- Born: 1964 (age 61–62) Montreal, Quebec
- Education: Concordia University, University of British Columbia
- Occupation: Film director
- Years active: 1990s–present

= Lynne Stopkewich =

Canadian film director (born 1964)

Lynne Stopkewich (born 1964) is a Canadian film director. She attracted attention for her feature film directorial debut Kissed (1996).

==Life and career==

In 1987, Stopkewich obtained her Bachelor of Fine Arts Degree in film studies from Concordia University, followed in 1996 by a Master of Fine Arts Degree in film studies from the Department of Theatre and Film at the University of British Columbia. Her first short films were made while at Concordia.

=== Kissed ===

Kissed commenced development as Stopkewich's thesis feature at the University of British Columbia, to which Stopkewich later returned as a faculty member.
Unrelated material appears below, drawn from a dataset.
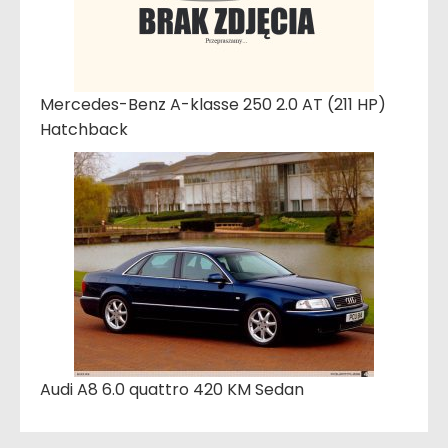
Mercedes-Benz A-klasse 250 2.0 AT (211 HP)
Hatchback
Audi A8 6.0 quattro 420 KM Sedan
The film stars Molly Parker as Sandra Larson, a young woman whose fixation on death leads her to study embalming at a mortuary school, where in turn she finds herself drawn toward feelings of necrophilia. Peter Outerbridge also stars as Matt, a fellow student who develops romantic feelings for Sandra, and so must learn to accept her sexual proclivities. Despite being allowed a substantial grant, Stopkewich went almost $30,000 into debt and cost her company $400,000 so she could complete shooting the film.

The film received significant attention. Roger Ebert described the film as "one of the most controversial films at the Toronto and Sundance festivals" and gave the film a three-star review, noting that it "is about a necrophiliac, but in its approach, it could be about spirituality or transcendence." The New York Times noted that "it would be easy to snicker at this Canadian film, were its subject not handled with a delicacy and lyricism that underscore the mystical rather than gruesome aspects of what Sandra coolly acknowledges is a consuming addiction."

=== Other work ===
In addition to Kissed, Stopkewich has directed the feature film Suspicious River (2000). She has also directed various television episodes of Bliss, Da Vinci's Inquest, The L Word, This Is Wonderland, and The Shields Stories. Stopkewich generally prefers to work with cast and crew with whom she has worked before, most notably, the actress Molly Parker.

Stopkewich's approach to the gaze in film is in part informed by feminist film theory, and thus her films have been described as being "darkly feminist." Canadians also see in her films "a strong sense of local culture" which rises "above the American appropriation of Vancouver as a backdrop for American generic culture."

She is the Vancouver director on Here At Home, a 2012 National Film Board of Canada web documentary exploring the Mental Health Commission of Canada's efforts to end homelessness for people with mental illness via its At Home initiative.